50’s Football.
Fabulous memories of following Fifties Bradford football
MAURICE TILLOTSON, who played football for Huddersfield Town and Stockport County in the early Sixties, recalls the halcyon days of watching football in the 1950s
As the years passed there was no respite in my passion for football. Every weekend, after playing for my school team, I would set off on a bus or train, with three or four of my mates, to watch a Football League game.
Living in the small town of Silsden conveniently positioned me within reach of several clubs. Leeds United, Bradford City and Bradford Park Avenue were easily accessible, and a private bus left Silsden, on a fortnightly basis, to make the comparatively short journey over the Lancashire border to Burnley, football giants as the Fifties turned into the Sixties.
The small town of Sisden with ‘Nab End’ in the background.
Every week during the football season, I had a choice of which game to watch, however I paid a high price for my indulgencies.
There were no hand-outs in our hard-up and needy family, therefore, the nine shillings and sixpence that I earned by delivering newspapers, each morning before going to school, was gobbled up every Saturday on buying bus and train fares, plus the entry fee at the game.

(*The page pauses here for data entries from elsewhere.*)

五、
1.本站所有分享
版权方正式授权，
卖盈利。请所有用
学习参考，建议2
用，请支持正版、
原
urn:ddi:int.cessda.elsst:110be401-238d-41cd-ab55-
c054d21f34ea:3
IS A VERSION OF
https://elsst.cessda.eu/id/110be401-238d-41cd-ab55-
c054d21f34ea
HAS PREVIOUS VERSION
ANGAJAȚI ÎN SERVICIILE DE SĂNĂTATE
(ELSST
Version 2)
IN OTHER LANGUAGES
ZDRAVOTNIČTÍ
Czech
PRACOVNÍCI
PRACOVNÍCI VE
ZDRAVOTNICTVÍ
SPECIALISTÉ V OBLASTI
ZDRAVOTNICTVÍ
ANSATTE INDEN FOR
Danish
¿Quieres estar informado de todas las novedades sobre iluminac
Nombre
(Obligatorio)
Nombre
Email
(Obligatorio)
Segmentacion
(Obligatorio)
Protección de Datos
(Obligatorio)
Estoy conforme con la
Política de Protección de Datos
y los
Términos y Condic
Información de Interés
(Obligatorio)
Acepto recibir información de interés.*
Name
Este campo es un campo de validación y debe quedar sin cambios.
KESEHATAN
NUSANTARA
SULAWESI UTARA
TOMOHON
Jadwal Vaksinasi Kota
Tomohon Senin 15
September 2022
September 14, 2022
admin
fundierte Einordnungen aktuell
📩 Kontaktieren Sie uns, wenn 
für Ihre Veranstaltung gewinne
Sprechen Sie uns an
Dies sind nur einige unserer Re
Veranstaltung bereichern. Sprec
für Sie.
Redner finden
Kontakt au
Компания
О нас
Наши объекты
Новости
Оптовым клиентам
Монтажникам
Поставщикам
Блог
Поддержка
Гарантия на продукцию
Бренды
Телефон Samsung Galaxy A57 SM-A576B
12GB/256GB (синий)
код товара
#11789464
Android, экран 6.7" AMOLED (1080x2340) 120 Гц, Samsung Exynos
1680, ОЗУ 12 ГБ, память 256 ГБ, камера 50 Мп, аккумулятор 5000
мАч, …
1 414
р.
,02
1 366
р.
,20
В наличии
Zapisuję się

Nonetheless, considering my passion for the game, it was money well spent.
There was an atmosphere of safety and caring surrounding the communities of those post-war years of the 1950s where, as children, we could merge among the large crowds at Leeds United, Burnley and the Bradford clubs without any threat to our safety.
On several occasions, along with my friend Arthur, I made the trip to Manchester to watch both City and United. This was the pre-Munich ‘Busby Babes’ team, therefore, I must only have been 12 or 13 at the time.

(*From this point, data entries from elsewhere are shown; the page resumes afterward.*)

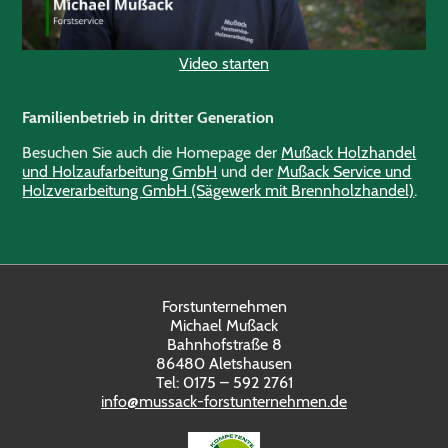
Video starten
Familienbetrieb in dritter Generation
Besuchen Sie auch die Homepage der
Mußack Holzhandel
und Holzaufarbeitung GmbH
und der
Mußack Service und
Holzverarbeitung GmbH (Sägewerk mit Brennholzhandel)
.
Forstunternehmen
Michael Mußack
Bahnhofstraße 8
86480 Aletshausen
Tel: 0175 – 592 2761
info@mussack-forstunternehmen.de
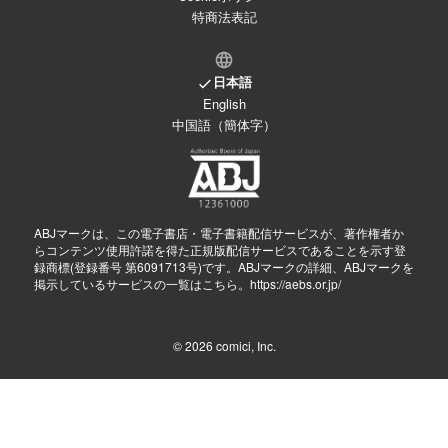
特商法表記
日本語
English
中国語（簡体字）
ABJマークは、この電子書店・電子書籍配信サービスが、著作権者か
らコンテンツ使用許諾を得た正規版配信サービスであることを示す登
録商標(登録番号 第6091713号)です。ABJマークの詳細、ABJマークを
掲示しているサービスの一覧はこちら。
https://aebs.or.jp/
© 2026
comici, Inc.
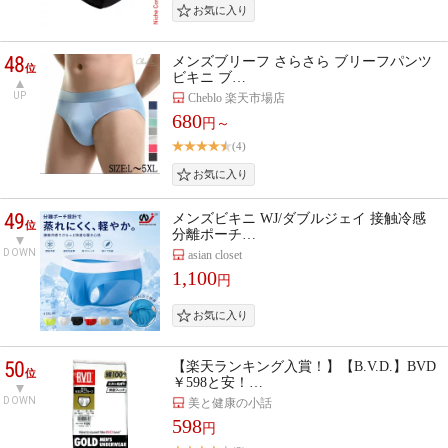
48
メンズブリーフ さらさら ブリーフパンツ
位
ビキニ ブ…
UP
Cheblo 楽天市場店
680
円～
(4)
49
メンズビキニ WJ/ダブルジェイ 接触冷感
位
分離ポーチ…
DOWN
asian closet
1,100
円
50
【楽天ランキング入賞！】【B.V.D.】BVD
位
￥598と安！…
DOWN
美と健康の小話
598
円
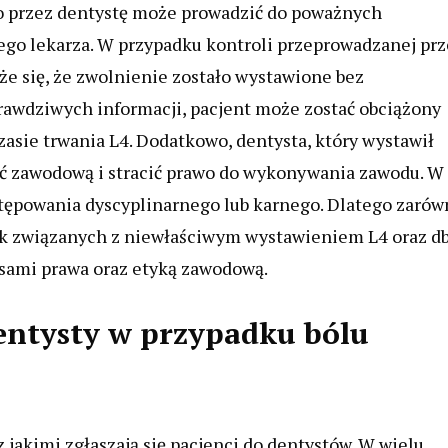
o przez dentystę może prowadzić do poważnych
mego lekarza. W przypadku kontroli przeprowadzanej pr
że się, że zwolnienie zostało wystawione bez
awdziwych informacji, pacjent może zostać obciążony
sie trwania L4. Dodatkowo, dentysta, który wystawił
ć zawodową i stracić prawo do wykonywania zawodu. W
tępowania dyscyplinarnego lub karnego. Dlatego zarów
zyk związanych z niewłaściwym wystawieniem L4 oraz d
pisami prawa oraz etyką zawodową.
entysty w przypadku bólu
z jakimi zgłaszają się pacjenci do dentystów. W wielu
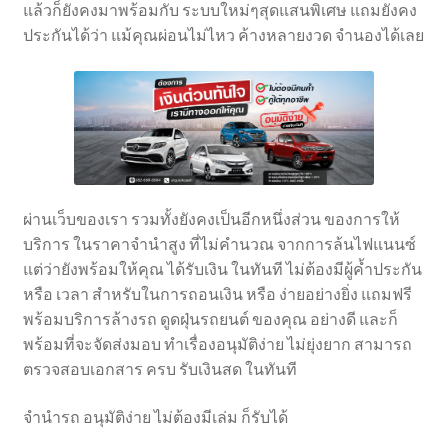
แล้วก็ยังคงมาพร้อมกับ ระบบใหม่ๆสุดแสนพิเศษ แถมยังคง
ประกันได้ว่า แม้คุณผ่อนไม่ไหว ค้างหลายงวด จำนองได้เลย
ผ่านเว็บของเรา รวมทั้งยังคงเป็นอีกหนึ่งส่วน ของการให้
บริการ ในราคาจำนำสูง ที่ไม่คำนวณ จากการล้นไฟแนนซ์
แต่ว่ายังพร้อมให้คุณ ได้รับเงิน ในทันที ไม่ต้องมีผู้ค้ำประกัน
หรือ เวลา สำหรับในการถอนเงิน หรือ ง่ายอย่างยิ่ง แถมฟรี
พร้อมบริการล้างรถ ดูดฝุ่นรถยนต์ ของคุณ อย่างดี และก็
พร้อมที่จะจัดส่งมอบ ทำเรื่องอนุมัติง่าย ไม่ยุ่งยาก สามารถ
ตรวจสอบเอกสาร ครบ รับเงินสด ในทันที
จำนำรถ อนุมัติง่าย ไม่ต้องมีเล่ม ก็รับได้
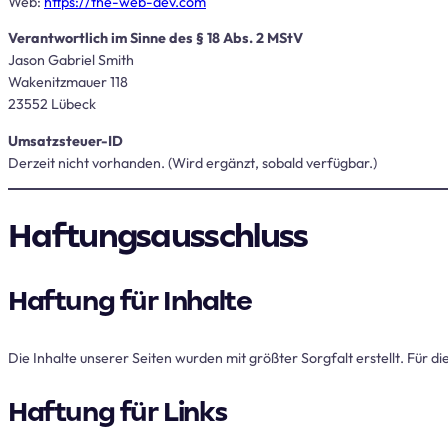
Web:
https://the-web-dev.com
Verantwortlich im Sinne des § 18 Abs. 2 MStV
Jason Gabriel Smith
Wakenitzmauer 118
23552 Lübeck
Umsatzsteuer-ID
Derzeit nicht vorhanden. (Wird ergänzt, sobald verfügbar.)
Haftungsausschluss
Haftung für Inhalte
Die Inhalte unserer Seiten wurden mit größter Sorgfalt erstellt. Für d
Haftung für Links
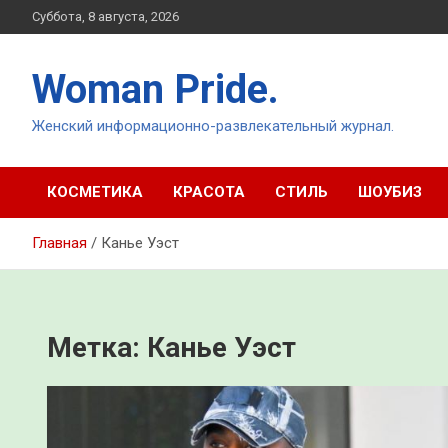
Перейти
Суббота, 8 августа, 2026
к
содержимому
Woman Pride.
Женский информационно-развлекательный журнал.
КОСМЕТИКА
КРАСОТА
СТИЛЬ
ШОУБИЗ
Главная
Канье Уэст
Метка:
Канье Уэст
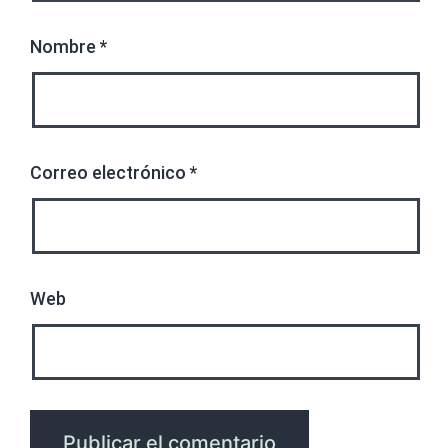
Nombre
*
Correo electrónico
*
Web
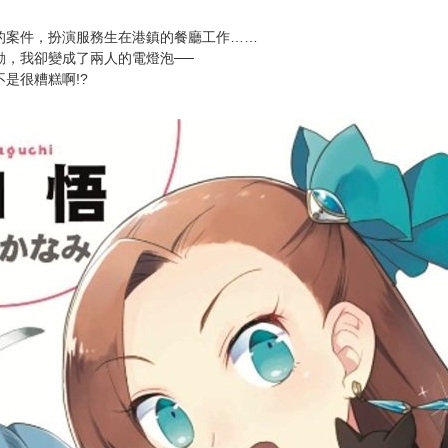
次 未完成交易≦1次 （近半年）
年制作第二季動畫。
讓人開懷大笑。
。
的案件，扮演服務生在港鎮的餐廳工作……
動，我卻變成了兩人的電燈泡──
是很糟糕啊!?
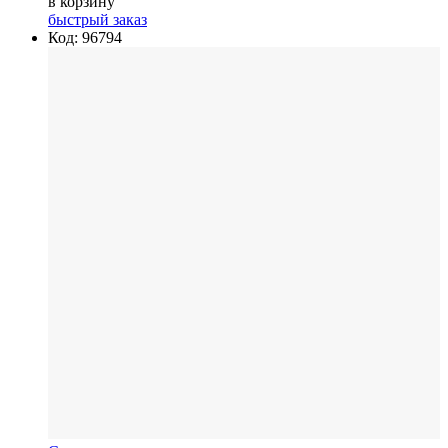
в корзину
быстрый заказ
Код: 96794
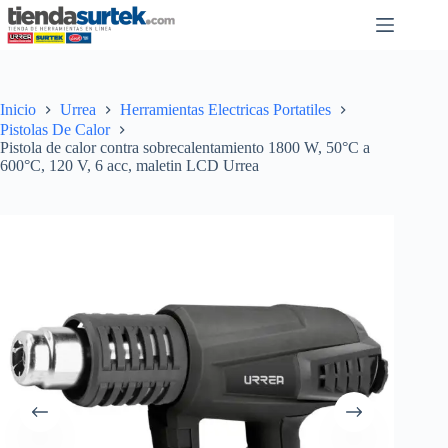
Saltar
al
contenido
Inicio
Urrea
Herramientas Electricas Portatiles
Pistolas De Calor
Pistola de calor contra sobrecalentamiento 1800 W, 50°C a
600°C, 120 V, 6 acc, maletin LCD Urrea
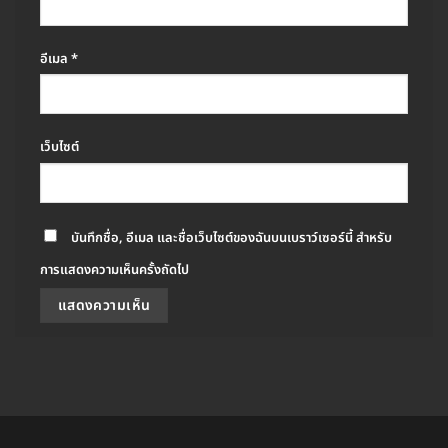
อีเมล
*
เว็บไซต์
บันทึกชื่อ, อีเมล และชื่อเว็บไซต์ของฉันบนเบราว์เซอร์นี้ สำหรับ
การแสดงความเห็นครั้งถัดไป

To make such a bold excursion, and find my way from Silsden to the metropolis of Manchester, took a fair amount of nerve.
In those days, with minimal seating at Old Trafford and Maine Road, crowds of up to 50,000 crammed on to the terraces, yet youngsters were well-minded and overseen by the ordinary football fan.
These occasional trips to Manchester would entail me leaving home early in the morning (no school games scheduled), catching a bus to Keighley then Bradford, a train to Manchester, and then repeating the journey after the game, arriving back in Silsden late on Saturday evening.
If my parents were concerned about my whereabouts and safety, they never expressed it or tried to harness my enthusiasm. They knew that my obsession and passion for football was unquenchable.
In financial terms, the professional players of the Fifties were very poor relations to their contemporaries of today.
A miserly maximum wage of £20 per week was imposed on them, despite massive crowds passing through the turnstiles to watch them play.
However, to the football fans who flocked to the grounds to watch the games of that particular era, the stars were every bit as revered as their counterparts in modern-day football.